En She Devil (abr-1936) [The Girl on the Hell Ship] asistimos por primera vez a como Clanton hace uso de su astucia y de sus puños para derrotar a sus enemigos y quedarse con la chica, la hispano – irlandesa Raquel O’Shane.

Ship in Mutiny (1983) es una continuación del anterior, con la misma pareja protagonista, en la que se ven mezclados con una tribu de una isla perdida de los Mares del Sur.

Desert Blood (jun-1936) [Revenge by Proxy] supone un cambio de escenario, al pasar a Argelia, donde Clanton se ve metido en líos por culpa de una mujer y del tráfico de armas. También vemos que Clanton no tiene ningún problema con el color de la piel de las mujeres.

The Dragon of Kao Tsu (sep-1936) vuelve a Singapur para contarnos una intriga comercial alrededor de una antigüedad. Hay una escena que podría calificarse fácilmente como de violación, yendo demasiado más allá de lo que sería la habitual actitud agresiva del héroe y la resistencia (sólo inicial) de la chica en estos relatos.

En The Purple Heart of Erlik (nov-1936) [Nothing to Lose] la protagonista parece ser más la heroína Arline (chantajeada para robar una joya) que el propio Clanton, que sólo aporta sus puños de hierro a la acción.

Murderer’s Grog (ene-1937) [Outlaw Working] es una floja historia ambientada en la India, en la que un Clanton traficante de armas es manipulado y utilizado por sus enemigos.

Esos son los relatos eróticos protagonizados por el inmoral Clanton, pero no serían los únicos de ese estilo que escribiría Howard. Como por ejemplo, el entretenido Guns of Khartum (1975), que mezcla las aventuras exóticas y el típico rescate de la heroína en apuros, con un protagonista más heroico que Clanton y un sorprendente detalle en el trasfondo histórico (sorprendente para un relato de este género, pero no para Howard). También se incluirían en esta categoría un par de obras teatrales de título similar: Bastards All! (1987) y Songs of Bastards; así como los relatos Daughters of the Feud (1976), Miss High-Hat (1986) y She-Cats of Samarcand (1999).

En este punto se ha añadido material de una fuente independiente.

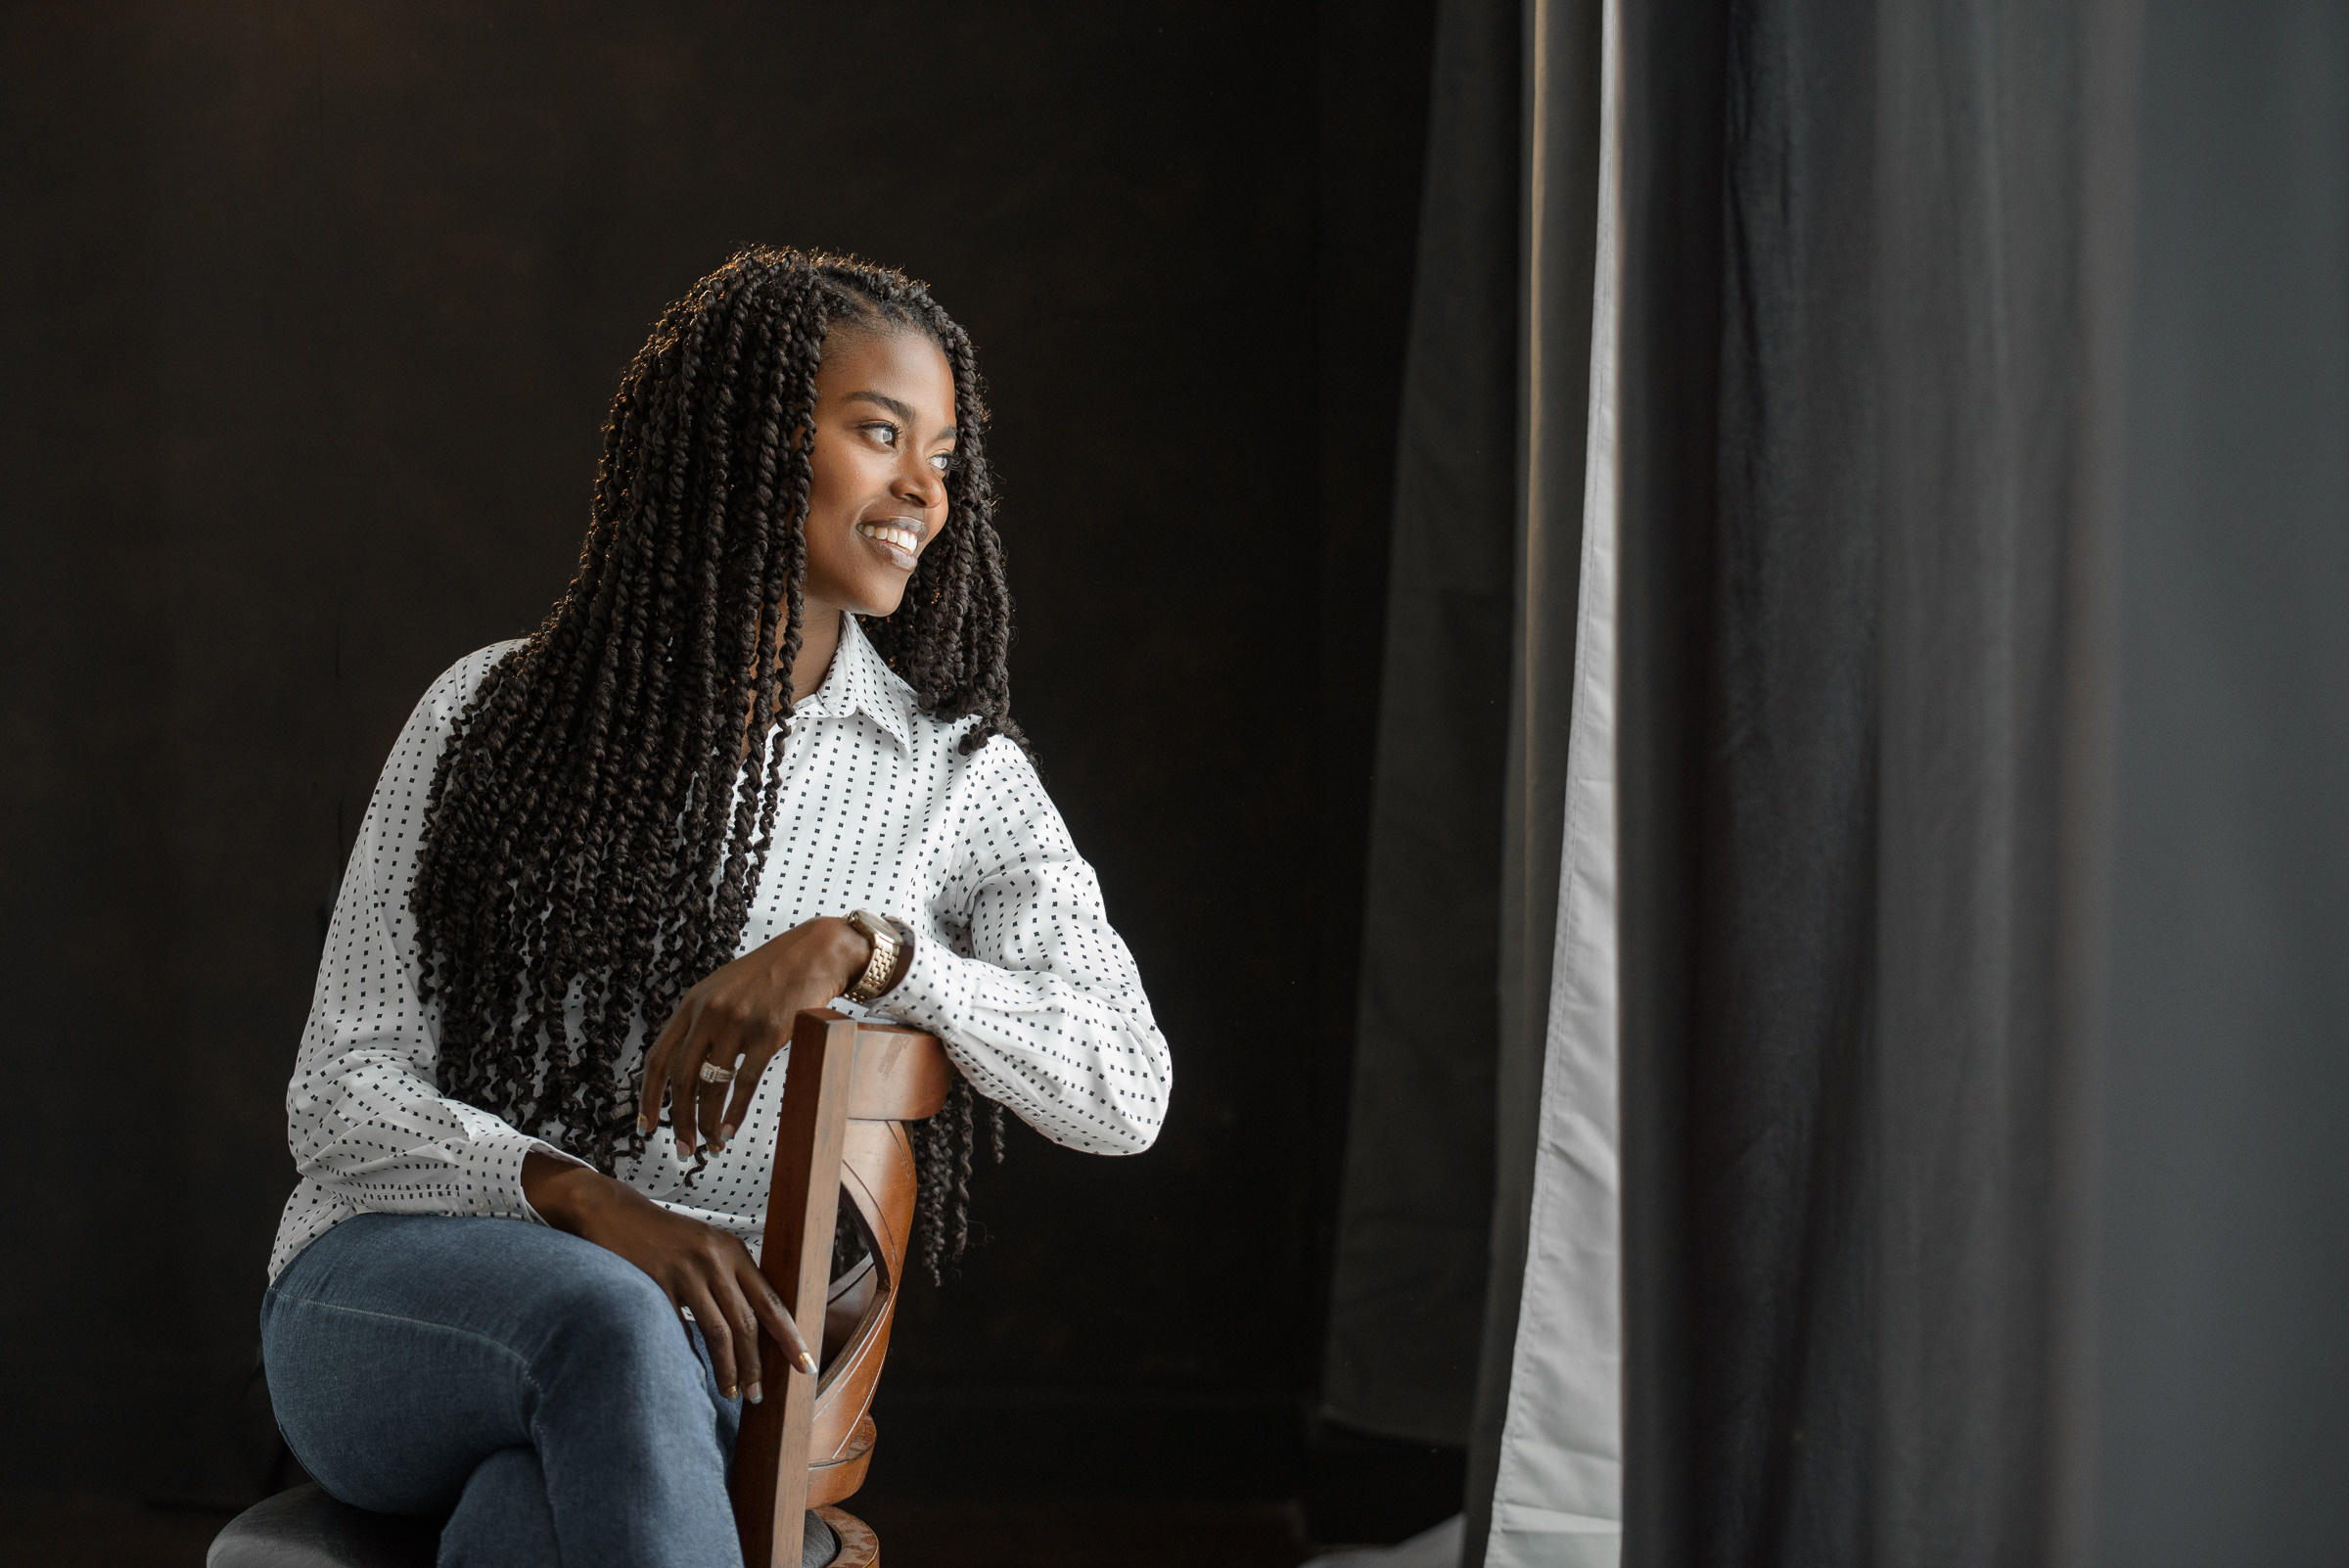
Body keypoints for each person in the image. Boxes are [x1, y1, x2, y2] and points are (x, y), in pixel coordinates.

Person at [258, 247, 1173, 1568]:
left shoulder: (953, 777)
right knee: (610, 1318)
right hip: (391, 1309)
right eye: (879, 434)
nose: (927, 490)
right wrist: (589, 1203)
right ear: (746, 437)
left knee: (531, 1519)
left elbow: (1127, 1086)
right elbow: (340, 1094)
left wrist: (871, 953)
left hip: (711, 1361)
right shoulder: (485, 716)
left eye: (943, 456)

Como puede verse, Howard no consiguió vender ninguno de estos relatos, aunque no hay que perder de vista que el erotismo de Wild Bill Clanton dio a Howard en su día más historias publicadas que personajes hoy más populares, como Cormac Mac Art o, incluso, Kull de Valusia.

Partiendo de la base de que estos relatos son puramente alimenticios, bastante repetitivos, y tienen más de lo que hoy podríamos llamar exploitation que de literatura, resultan una lectura entretenida si se toman con cierto sentido del humor y un necesario distanciamiento. En el momento en que los escribe, Howard está en su mejor momento como escritor y aunque parece obvio que no les dedicaría tanta atención y esfuerzo como a otros relatos, su habilidad como autor se nota.